READING PASSAGE:
--------

Mad as Hell

by Nicholas Walsh, PA


 

But maybe the student apprenticeship program
conflicts with higher
federal statutory law.


 

A few weeks ago I had a letter from a guy mad as hell about Maine’s lobster apprenticeship program. I get emails and letters like that fairly often: Angry, grammatically suspect, and asking exactly the right questions. So I thought I’d respond here.

Skip ahead if you already know this part. Maine limits entry to its lobster fishery. Dozens of hard-working sternmen and sternwomen, many with decades in the fishery, are on waiting lists for a license so they can fish their own boats. In many zones several licenses have to be retired before one new license will be issued! At the current rate of license turnover, some on the waiting list will literally die of old age before reaching the head of the license line.

--------

DATASET EXCERPTS:
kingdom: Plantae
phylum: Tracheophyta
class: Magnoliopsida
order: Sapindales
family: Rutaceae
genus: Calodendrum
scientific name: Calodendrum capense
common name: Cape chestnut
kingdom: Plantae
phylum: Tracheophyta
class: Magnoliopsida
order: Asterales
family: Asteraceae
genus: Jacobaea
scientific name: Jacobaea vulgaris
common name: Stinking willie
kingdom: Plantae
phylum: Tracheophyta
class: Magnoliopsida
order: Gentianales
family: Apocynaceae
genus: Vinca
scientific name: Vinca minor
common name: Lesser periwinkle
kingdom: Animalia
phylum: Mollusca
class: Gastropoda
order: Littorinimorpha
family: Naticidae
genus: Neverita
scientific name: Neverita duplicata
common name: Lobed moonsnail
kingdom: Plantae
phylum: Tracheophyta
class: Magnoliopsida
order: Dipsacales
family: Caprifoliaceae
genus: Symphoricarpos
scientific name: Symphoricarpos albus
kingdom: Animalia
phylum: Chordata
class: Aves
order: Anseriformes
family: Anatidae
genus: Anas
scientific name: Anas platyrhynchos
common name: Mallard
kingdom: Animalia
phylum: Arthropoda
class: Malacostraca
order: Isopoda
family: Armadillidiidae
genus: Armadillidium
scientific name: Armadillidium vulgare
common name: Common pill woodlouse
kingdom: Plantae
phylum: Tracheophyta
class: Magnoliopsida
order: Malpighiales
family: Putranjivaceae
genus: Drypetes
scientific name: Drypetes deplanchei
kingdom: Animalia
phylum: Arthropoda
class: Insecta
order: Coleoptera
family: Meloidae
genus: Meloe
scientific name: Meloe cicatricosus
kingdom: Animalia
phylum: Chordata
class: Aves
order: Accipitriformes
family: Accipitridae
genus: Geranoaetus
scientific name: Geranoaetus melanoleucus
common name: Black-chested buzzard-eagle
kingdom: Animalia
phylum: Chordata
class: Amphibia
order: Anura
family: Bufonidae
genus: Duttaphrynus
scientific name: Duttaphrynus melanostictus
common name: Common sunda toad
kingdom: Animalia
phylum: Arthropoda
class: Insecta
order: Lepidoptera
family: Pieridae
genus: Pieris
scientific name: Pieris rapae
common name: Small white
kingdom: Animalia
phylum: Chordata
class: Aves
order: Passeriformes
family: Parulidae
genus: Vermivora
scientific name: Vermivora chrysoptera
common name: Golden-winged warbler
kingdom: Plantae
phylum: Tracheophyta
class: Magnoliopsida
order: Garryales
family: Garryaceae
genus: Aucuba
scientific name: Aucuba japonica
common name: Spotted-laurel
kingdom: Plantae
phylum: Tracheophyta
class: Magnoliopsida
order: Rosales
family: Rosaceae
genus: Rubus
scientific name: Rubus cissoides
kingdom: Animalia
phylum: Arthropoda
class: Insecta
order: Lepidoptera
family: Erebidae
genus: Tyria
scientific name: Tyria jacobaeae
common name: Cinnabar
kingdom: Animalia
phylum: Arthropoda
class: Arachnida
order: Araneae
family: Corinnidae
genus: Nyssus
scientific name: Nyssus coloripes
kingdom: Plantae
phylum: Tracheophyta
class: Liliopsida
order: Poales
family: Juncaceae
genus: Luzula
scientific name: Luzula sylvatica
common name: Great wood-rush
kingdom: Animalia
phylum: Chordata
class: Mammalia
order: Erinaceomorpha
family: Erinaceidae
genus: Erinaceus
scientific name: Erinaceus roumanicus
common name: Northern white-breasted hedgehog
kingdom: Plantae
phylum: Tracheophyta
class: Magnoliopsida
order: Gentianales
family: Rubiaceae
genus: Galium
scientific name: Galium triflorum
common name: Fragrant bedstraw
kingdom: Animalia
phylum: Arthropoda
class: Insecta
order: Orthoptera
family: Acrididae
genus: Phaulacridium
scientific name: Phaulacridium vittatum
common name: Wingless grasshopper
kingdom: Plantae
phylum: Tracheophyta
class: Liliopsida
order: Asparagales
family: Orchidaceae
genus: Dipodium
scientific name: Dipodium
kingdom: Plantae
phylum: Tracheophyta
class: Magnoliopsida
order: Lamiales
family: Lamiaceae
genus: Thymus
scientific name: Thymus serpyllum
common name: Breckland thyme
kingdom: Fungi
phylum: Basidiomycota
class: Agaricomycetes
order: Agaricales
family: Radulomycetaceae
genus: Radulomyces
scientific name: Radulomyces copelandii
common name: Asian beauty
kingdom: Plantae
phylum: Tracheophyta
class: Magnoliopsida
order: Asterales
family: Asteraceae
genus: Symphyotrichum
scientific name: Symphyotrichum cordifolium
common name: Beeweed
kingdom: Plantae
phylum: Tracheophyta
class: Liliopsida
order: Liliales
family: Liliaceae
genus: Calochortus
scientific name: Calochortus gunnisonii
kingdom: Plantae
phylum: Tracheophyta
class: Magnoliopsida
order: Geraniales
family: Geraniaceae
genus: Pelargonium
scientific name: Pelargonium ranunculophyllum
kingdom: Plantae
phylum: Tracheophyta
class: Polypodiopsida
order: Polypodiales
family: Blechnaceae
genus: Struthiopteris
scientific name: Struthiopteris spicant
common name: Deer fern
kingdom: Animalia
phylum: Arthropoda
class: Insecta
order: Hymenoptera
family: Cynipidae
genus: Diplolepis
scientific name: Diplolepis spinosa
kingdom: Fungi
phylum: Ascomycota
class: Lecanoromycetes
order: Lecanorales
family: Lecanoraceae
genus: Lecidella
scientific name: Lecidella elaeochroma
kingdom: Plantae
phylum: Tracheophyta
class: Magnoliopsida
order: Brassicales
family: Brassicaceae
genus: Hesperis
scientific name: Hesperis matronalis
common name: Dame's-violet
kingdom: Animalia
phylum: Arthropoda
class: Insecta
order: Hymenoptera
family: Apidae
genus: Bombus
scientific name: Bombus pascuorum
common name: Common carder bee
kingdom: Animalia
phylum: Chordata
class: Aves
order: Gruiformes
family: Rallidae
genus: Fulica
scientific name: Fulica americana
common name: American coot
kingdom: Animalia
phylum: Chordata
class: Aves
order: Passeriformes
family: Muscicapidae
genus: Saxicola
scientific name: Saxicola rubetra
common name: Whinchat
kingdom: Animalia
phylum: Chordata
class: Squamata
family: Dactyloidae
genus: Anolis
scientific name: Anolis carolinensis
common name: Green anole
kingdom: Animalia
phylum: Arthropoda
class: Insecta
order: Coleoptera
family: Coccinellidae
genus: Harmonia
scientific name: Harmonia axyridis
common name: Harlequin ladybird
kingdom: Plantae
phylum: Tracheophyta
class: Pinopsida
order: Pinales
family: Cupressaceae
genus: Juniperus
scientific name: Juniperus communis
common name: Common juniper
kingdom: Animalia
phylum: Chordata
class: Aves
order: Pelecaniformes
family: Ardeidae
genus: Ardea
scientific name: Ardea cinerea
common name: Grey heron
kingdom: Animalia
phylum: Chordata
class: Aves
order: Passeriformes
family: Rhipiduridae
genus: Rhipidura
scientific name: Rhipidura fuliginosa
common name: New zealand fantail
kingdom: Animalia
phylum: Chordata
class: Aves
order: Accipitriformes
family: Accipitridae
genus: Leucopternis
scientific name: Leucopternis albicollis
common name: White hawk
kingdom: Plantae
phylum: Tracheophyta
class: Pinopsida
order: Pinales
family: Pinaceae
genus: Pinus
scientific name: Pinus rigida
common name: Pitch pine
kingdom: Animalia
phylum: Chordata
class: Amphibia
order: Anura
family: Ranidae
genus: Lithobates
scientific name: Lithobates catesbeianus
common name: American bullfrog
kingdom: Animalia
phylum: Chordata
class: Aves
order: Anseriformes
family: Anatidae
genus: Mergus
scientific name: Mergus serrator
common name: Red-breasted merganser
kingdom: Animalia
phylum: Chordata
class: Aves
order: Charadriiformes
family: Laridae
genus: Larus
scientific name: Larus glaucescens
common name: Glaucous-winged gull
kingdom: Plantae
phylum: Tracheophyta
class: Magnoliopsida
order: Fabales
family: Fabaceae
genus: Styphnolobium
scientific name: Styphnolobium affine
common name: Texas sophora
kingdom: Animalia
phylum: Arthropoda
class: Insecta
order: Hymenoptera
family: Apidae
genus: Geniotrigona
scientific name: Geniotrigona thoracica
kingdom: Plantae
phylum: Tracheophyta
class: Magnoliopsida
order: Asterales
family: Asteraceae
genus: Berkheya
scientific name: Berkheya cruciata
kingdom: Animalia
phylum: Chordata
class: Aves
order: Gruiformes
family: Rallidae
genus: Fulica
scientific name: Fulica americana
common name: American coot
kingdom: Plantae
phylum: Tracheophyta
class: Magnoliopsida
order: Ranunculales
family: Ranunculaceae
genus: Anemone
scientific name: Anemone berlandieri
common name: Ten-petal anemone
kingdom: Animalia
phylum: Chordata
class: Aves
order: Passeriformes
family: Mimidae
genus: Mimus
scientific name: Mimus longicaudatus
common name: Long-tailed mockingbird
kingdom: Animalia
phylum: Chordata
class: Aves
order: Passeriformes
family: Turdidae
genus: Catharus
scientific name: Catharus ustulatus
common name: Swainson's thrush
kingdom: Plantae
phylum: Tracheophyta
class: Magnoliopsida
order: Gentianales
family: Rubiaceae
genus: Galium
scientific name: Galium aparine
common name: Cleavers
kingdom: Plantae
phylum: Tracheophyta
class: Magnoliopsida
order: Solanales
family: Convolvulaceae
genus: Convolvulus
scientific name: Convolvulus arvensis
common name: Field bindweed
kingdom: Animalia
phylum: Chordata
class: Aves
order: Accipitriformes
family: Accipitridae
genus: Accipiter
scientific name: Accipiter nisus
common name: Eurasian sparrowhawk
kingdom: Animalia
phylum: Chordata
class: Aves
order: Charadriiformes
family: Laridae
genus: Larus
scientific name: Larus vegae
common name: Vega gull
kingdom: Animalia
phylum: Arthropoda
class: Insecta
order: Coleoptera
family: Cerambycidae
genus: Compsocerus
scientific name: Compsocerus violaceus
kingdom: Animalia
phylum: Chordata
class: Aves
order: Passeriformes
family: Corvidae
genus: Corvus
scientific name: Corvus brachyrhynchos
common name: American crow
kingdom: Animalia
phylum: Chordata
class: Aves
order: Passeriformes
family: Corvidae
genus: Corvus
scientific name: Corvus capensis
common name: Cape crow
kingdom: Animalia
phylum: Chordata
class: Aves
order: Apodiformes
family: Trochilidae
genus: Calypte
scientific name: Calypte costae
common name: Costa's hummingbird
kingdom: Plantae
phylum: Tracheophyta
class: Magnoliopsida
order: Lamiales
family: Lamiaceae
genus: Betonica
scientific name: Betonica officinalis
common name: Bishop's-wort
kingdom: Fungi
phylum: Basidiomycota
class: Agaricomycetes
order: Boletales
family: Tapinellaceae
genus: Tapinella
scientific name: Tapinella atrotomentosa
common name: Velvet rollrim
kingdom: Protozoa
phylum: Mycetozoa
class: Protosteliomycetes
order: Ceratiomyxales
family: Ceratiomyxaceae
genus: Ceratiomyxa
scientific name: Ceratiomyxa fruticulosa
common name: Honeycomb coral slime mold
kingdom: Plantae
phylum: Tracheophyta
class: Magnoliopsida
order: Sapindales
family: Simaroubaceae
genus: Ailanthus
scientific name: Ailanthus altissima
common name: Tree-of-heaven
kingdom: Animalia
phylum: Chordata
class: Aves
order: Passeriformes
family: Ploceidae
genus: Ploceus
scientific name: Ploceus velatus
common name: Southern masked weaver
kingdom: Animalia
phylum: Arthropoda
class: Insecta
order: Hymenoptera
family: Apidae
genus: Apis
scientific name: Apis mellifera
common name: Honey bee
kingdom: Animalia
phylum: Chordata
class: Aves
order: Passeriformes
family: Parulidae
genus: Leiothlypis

--------

DIRECTION:
Pick up the column on Maine's lobster license waiting lists after its final sentence and write the next few paragraphs.

EXPECTED ANSWER:
At the same time, Maine has a student apprenticeship program which gives preference to young people starting out in the fishery. To qualify for a license under the student program, a young person must log 1,000 fishing hours before reaching age 20, if he or she has received a high school or equivalency diploma and has met additional apprentice program rules, some of which are special to the declared fishing zone. Alternatively, the apprentice lobsterman must have begun fishing before the age of 18 and have completed the program before the age of 23; other details apply, including school enrollment.

So, on to the guy’s question: “Is it legally right for the State of Maine to put non-taxpaying students before taxpaying adults who have paid their dues and been on the list longer than the student has been alive?”

The program is legal. Remember the concept of separation of powers? On both the state and the national level we have three separate branches of government: the executive (president or governor), the legislature (the House and Senate), and the judiciary (courts), and they don’t lightly tread on the others’ turf. The executive branch includes agencies like the Maine Department of Marine Resources: DMR works for the governor, you could accurately say.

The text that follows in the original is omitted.